In June of 2002, I was diagnosed with type 2 diabetes, also called diabetes mellitus. It is surprising what you can do when you have to. I have found out that I *can* lose weight and I *can* care about what happens to me.
 

 

 

What is type 2 diabetes?

Type 2 diabetes occurs when the body is unable to effectively use insulin, or when the body cannot produce enough insulin. When this happens, blood sugar (glucose) stays in the blood instead of going to the cells.
When glucose builds up in the blood, cells might not have enough energy, and the excess sugar can cause problems with the heart and other organs.
The American Diabetes Association says that more than 90% of all diabetics have type 2 diabetes.

 

 

What are some signs and symptoms of type 2 diabetes?
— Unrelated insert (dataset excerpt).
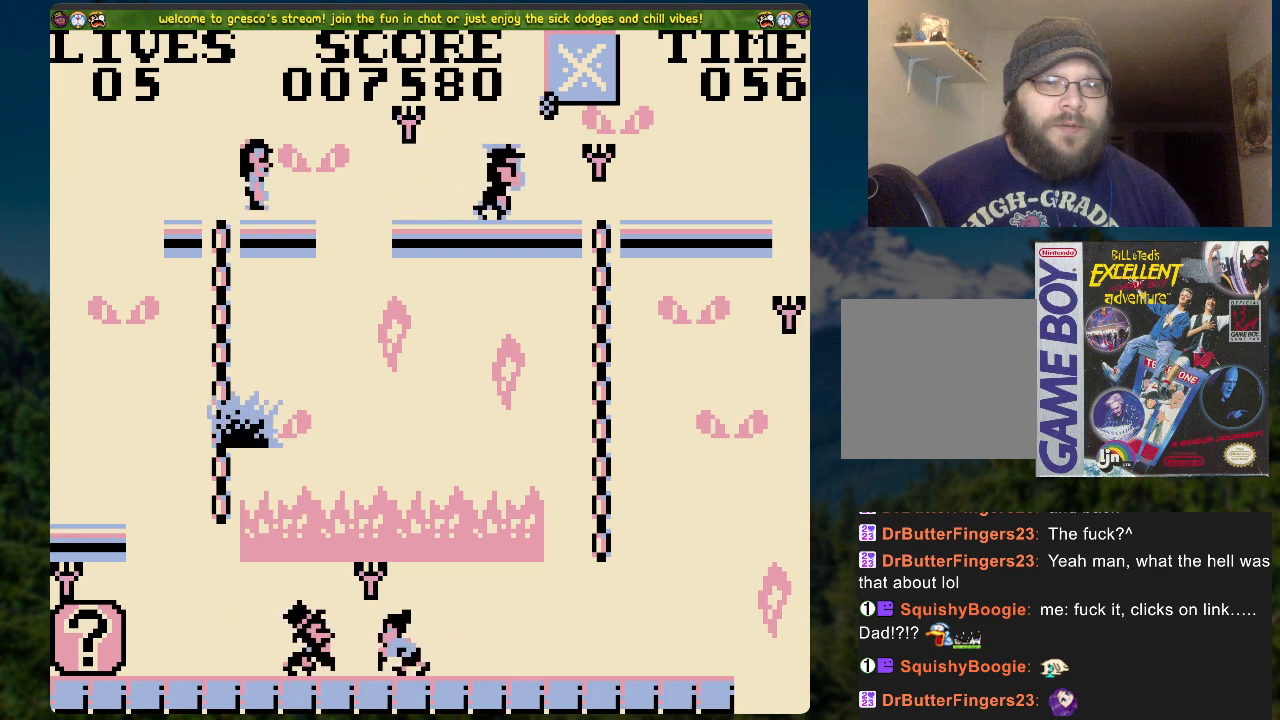
{"buttons": [], "left_stick": "center", "right_stick": "center", "events": [[301, "A", "up"], [335, "DPAD_RIGHT", "up"]]}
Before I learned that I was diabetic, I frequently complained of tiredness. Even now, with treatment, I have to take naps during the weekend because I feel fatigued. This results from my cells' not getting the energy they need from glucose.
My doctor urged me to take especially good care of my feet because of a disorder called peripheral vascular disease (PVD). With PVD, less blood and oxygen flow to the legs and feet, causing pain and sometimes a "wobbly" feeling. The ADA states that diabetic women are 7.6 times more likely to suffer from this disorder than non-diabetic women are.
Many type 2 diabetics find themselves needing to drink fluids (and relieve themselves) more frequently than normal. This happens because the excess blood sugar affects our kidneys.

 

 

How is diabetes treated?

Diabetes is not curable, but it is treatable. A good start is to eat more carefully. Eating more fruits and vegetables, and eating fewer starchy or fatty foods, is very important. Drink plenty of water to stay hydrated.
Become more active. Taking a short walk is ideal for raising your heart rate and getting excess weight off. I've lost 20 pounds by just walking and watching my food intake. You can do it too!
Work closely with your health care team to develop a regimen of blood testing, medication, and food intake. You may be referred to a dietician or nutritionist to start out, and you'll probably start out with a medication rather than insulin injections.